Logic Labyrinth
Leonardo AI Diffusion XL A showroom with a selection of AI artist generated images
Leonardo AI Diffusion XL A showroom with a selection of AI artist generated images

Image Generation Tools

Written by Dan Hubbert

Introduction

This post was inspired by this YouTube video from Matt Wolfe:

Matt is one of my favourite YouTubers for looking at some of the more commercial end-user applications of AI. In this round-up of current AI image-generation tools, he works through each one and makes some comparisons.

The video is really good, but the thing that surprised me was that even though I’ve been following generative AI since before it blew up online, there were quite a few tools I hadn’t heard of. There is fierce competition in this space at the moment and it’s pushing the competitors to innovate to try and give themselves an edge.

So in no particular order here is a list of the tools and models that Matt covers in the video, and where you can find them online.

Midjourney

Description

Midjourney is one of my favourite AI tools. I’ve had a subscription since soon after it launched and I’ve had a lot of fun with it. It’s been fascinating to watch it evolve and become a more practical tool, but it still generates plenty of hilarious results as well.

Pros for Midjourney would be that it can do a wide range of image styles and has good options for things like image resolution and aspect ratio. It also has a good range of image manipulation options, and you can upload your images to use as a starting point.

Cons would be that it still has its interface embedded in Discord, which is pretty annoying, it can’t do text in images yet and the free version only gives you a few image credits before putting you in the slow lane.
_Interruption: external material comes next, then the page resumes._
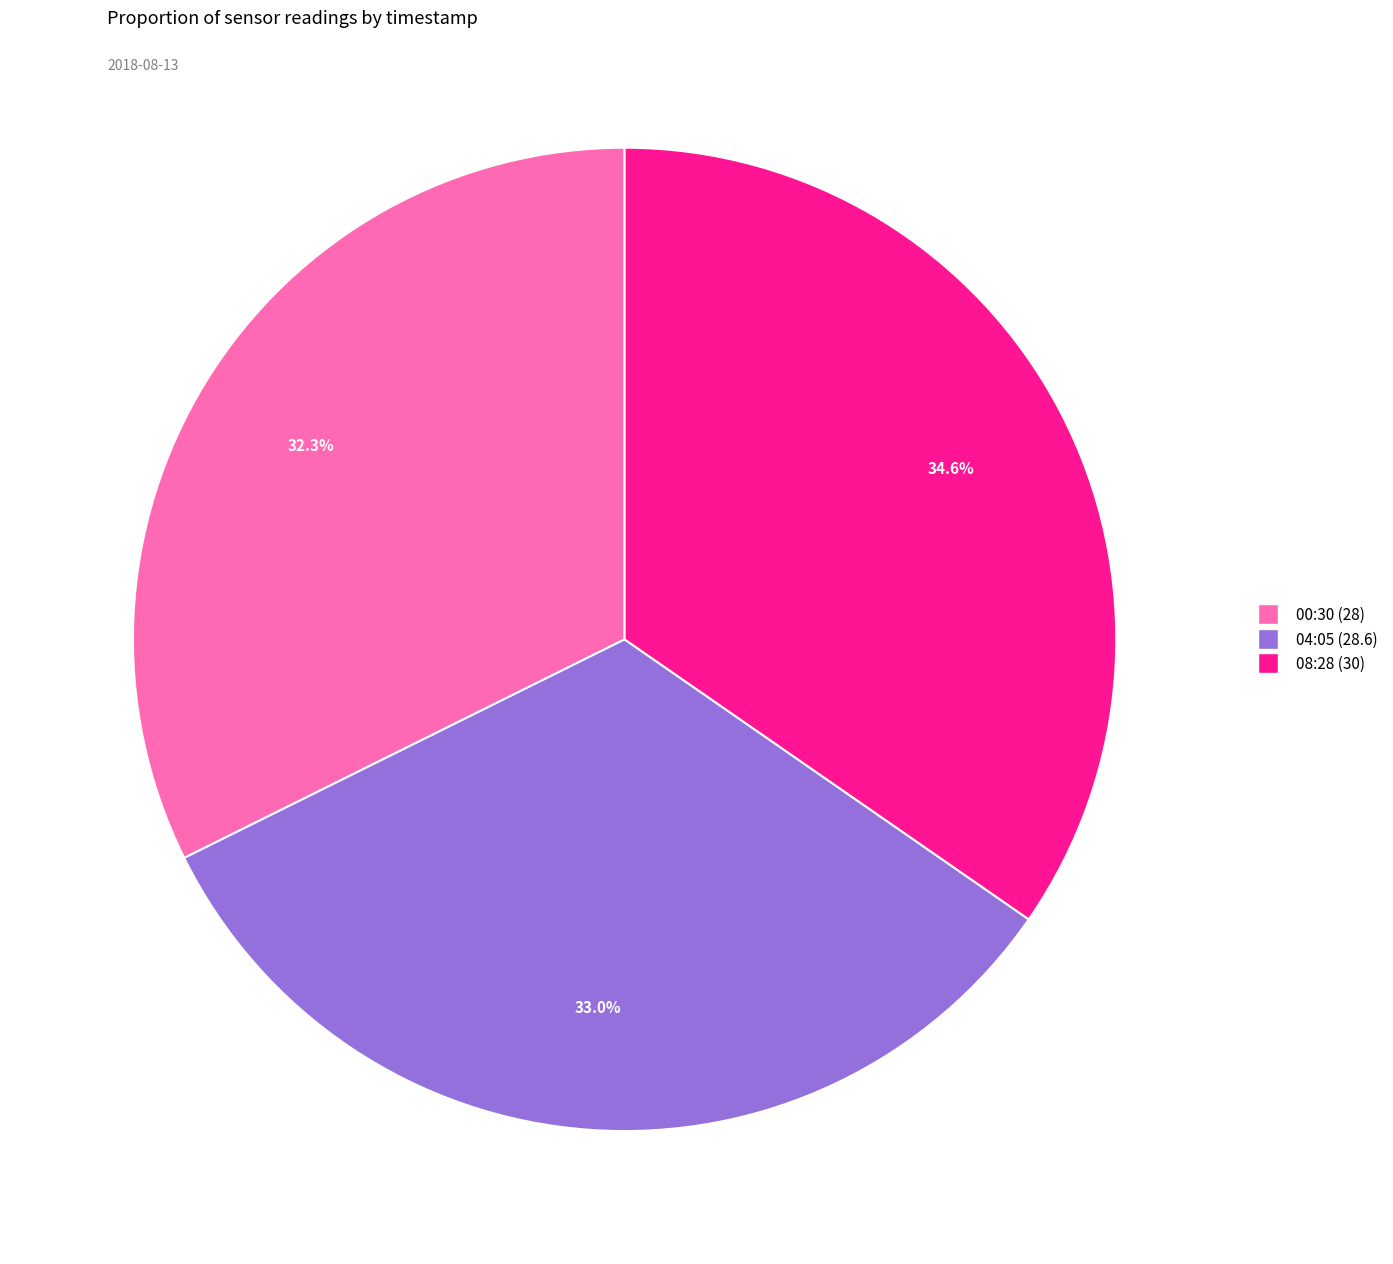

To the nearest percent, what is the difference between the largest and smallest slice percentages?

2%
They have recently released an interesting new headline feature called ‘Style Tuner’. You can go through a process where you compare and select different images that you feel better capture the style of the result you wanted. At the end of the style tuner process, it gives you a code that you can then use with other prompts to get more results in a similar style. This is a great idea and makes it much easier to work with Midjourney if you’re trying to illustrate a document, presentation or other extended word where it would be good to have some consistency in the style of the images.

Dall-E 3

Description

So Dall-E 3 is the third generation of Open AI Dall-E image generation model. It’s one of the most powerful image generators and benefits from integration with their language models. This means you can put in a fairly simple prompt and it will be embellished bu the LLM into something more ornate that will get a better result.

The model is currently hosted in two different tools - it’s available in Chat GPT for users with a paid subscription, and it’s also available in the Bing Image Creator provided by Microsoft that makes a generous number of free image generation credits available to users.
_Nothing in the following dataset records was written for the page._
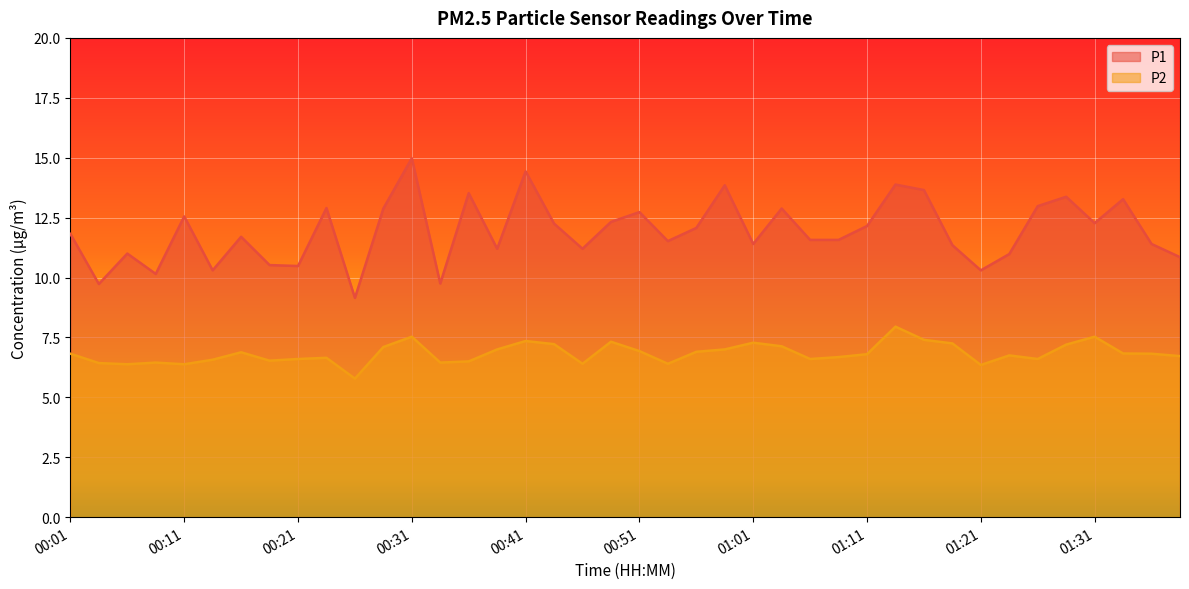

Reading left to right, transcribe all the data shown in this chart.

P1: 11.8	9.7	11.0	10.2	12.6	10.3	11.7	10.5	10.5	12.9	9.2	12.9	15.0	9.8	13.5	11.2	14.4	12.2	11.2	12.3	12.7	11.5	12.1	13.8	11.4	12.9	11.6	11.6	12.2	13.9	13.7	11.3	10.3	11.0	13.0	13.4	12.3	13.3	11.4	10.8
P2: 6.8	6.4	6.4	6.5	6.4	6.6	6.9	6.5	6.6	6.7	5.8	7.1	7.5	6.5	6.5	7.0	7.3	7.2	6.4	7.3	6.9	6.4	6.9	7.0	7.3	7.1	6.6	6.7	6.8	8.0	7.4	7.2	6.3	6.8	6.6	7.2	7.5	6.8	6.8	6.7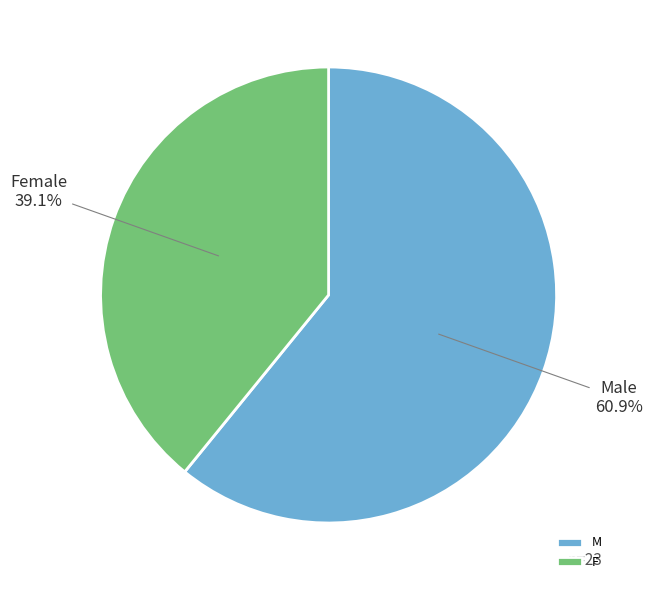

Count the number of slices in the pie.

2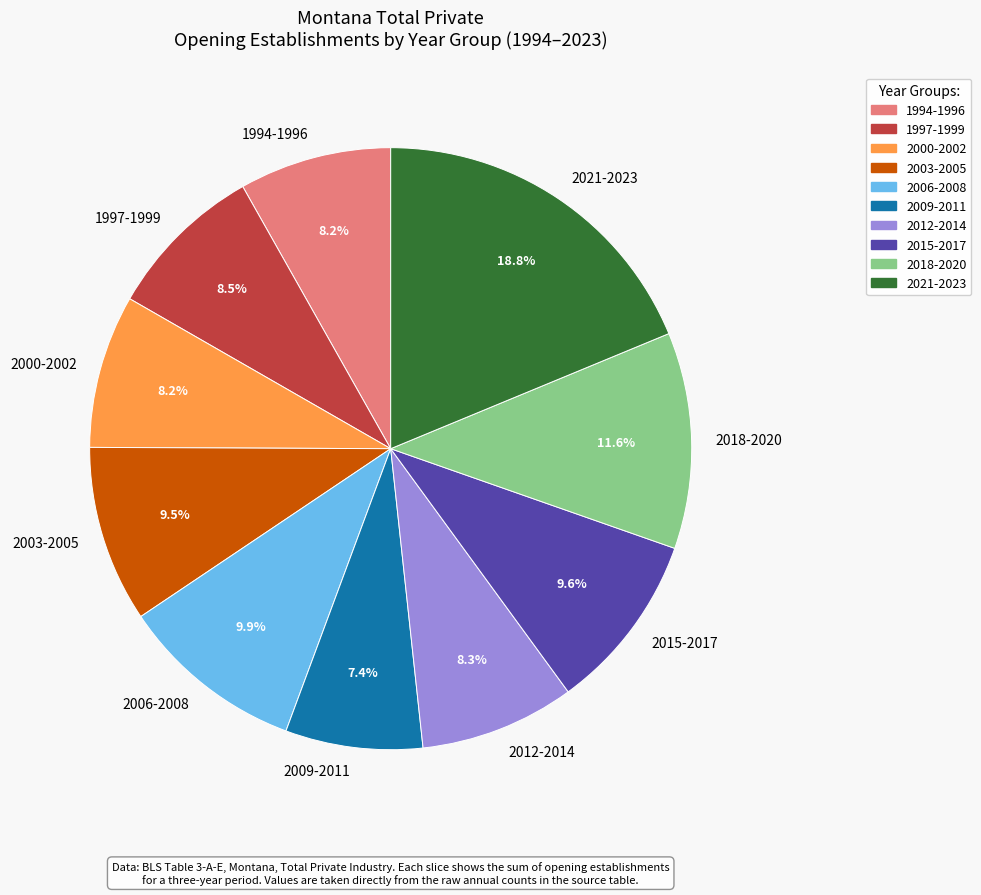

What portion of the pie excludes 2015-2017?

90.4%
Performance in the two hosting apps may be a little different as they use different system prompts.

They’re both great tools, and Dall-E 3 is top tier as far as the quality of the images it can generate goes, but the tools do lack some of the functions longer-established tools to control the output or tweak the results.

Leonardo AI

Description

Leonardo AI is a power AI image generation tool based on a fine-tuned version of the SDXL open-source model from Stable Diffusion. In this way, it’s similar to Midjourney, and possibly because of this, they both have some of the same functions, such as being able to use guide images to control the output rather than just a text prompt.

Leonardo also offers a tool for prompt generation and several alternative ‘image pipelines’ which seem to be either slightly different fine-tuned models or possibly a combination of that with some different post-processing steps to create different types of images.

Firefly 2

Description

Adobe is still a dominating force in the creative software space, and it makes complete sense for them to both have image generation tools and to integrate generative technology into their existing products. They’ve been using AI for years in features like content-aware fill, noise reduction and sharpening.
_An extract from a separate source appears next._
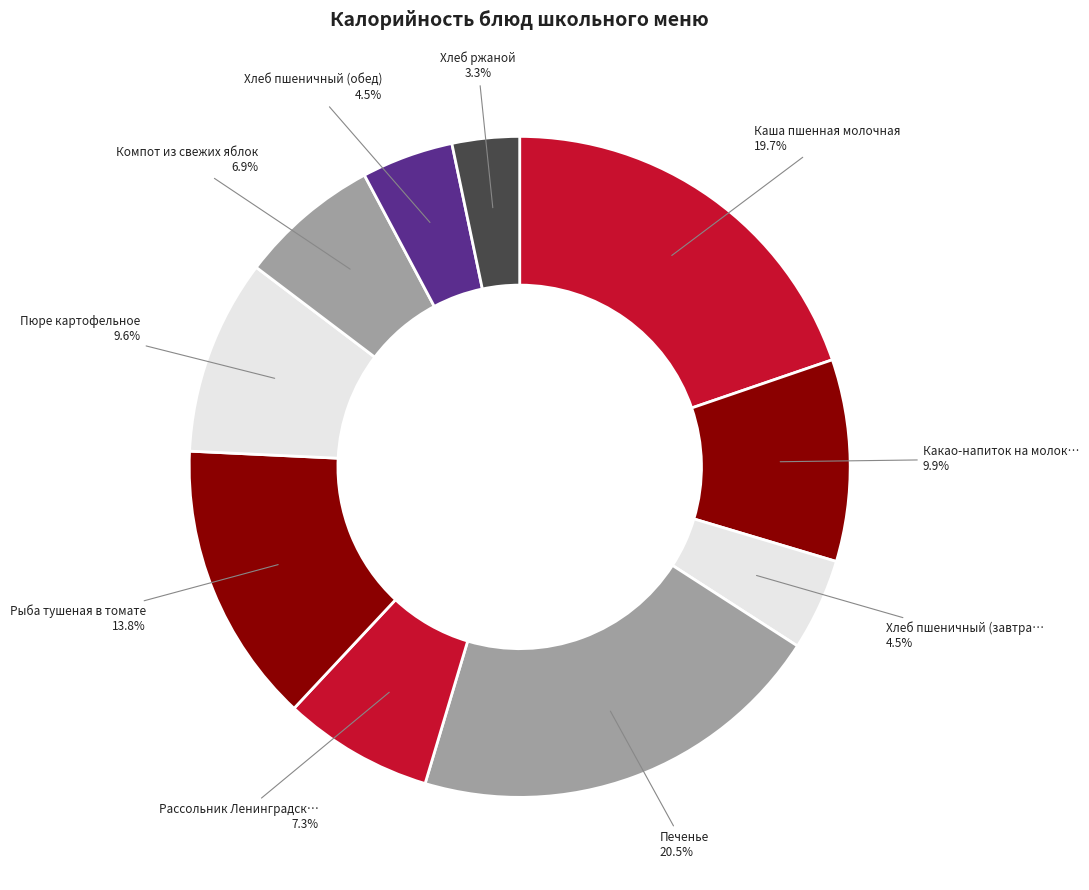

To the nearest percent, what is the difference between the largest and smallest slice percentages?

17%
Their Firefly 2 image generation is powerful, and the features it’s able to offer in packages like Photoshop are impressive. I’m not sure if it’s the absolute best model for image generation at the moment - it’s very good, but perhaps not quite as interesting as some of the others at the moment. I don’t think that’s going to matter though as it has to be the professional tools that are going to differentiate them. This is stuff that is designed for professional graphic designers, illustrators and photographers to include in their workflow.

Google

Description

Google has added an image generation function to Google Search, but the results are not comparable to the other tools available at the moment. Google is doing very well in terms of lab research, but they’re not managing to productize any of that into compelling products for consumers at the moment.

Ideogram AI

Description

I don’t know much about Ideogram AI, apart from the fact that it got some hype going for a while. The example images on their homepage are pretty good, but after trying a few prompts the image quality wasn’t great. Images were a little fuzzy and often had strange elements that seemed badly formed. A year ago this would have been incredibly impressive but this doesn’t hold up against the other tools on this list.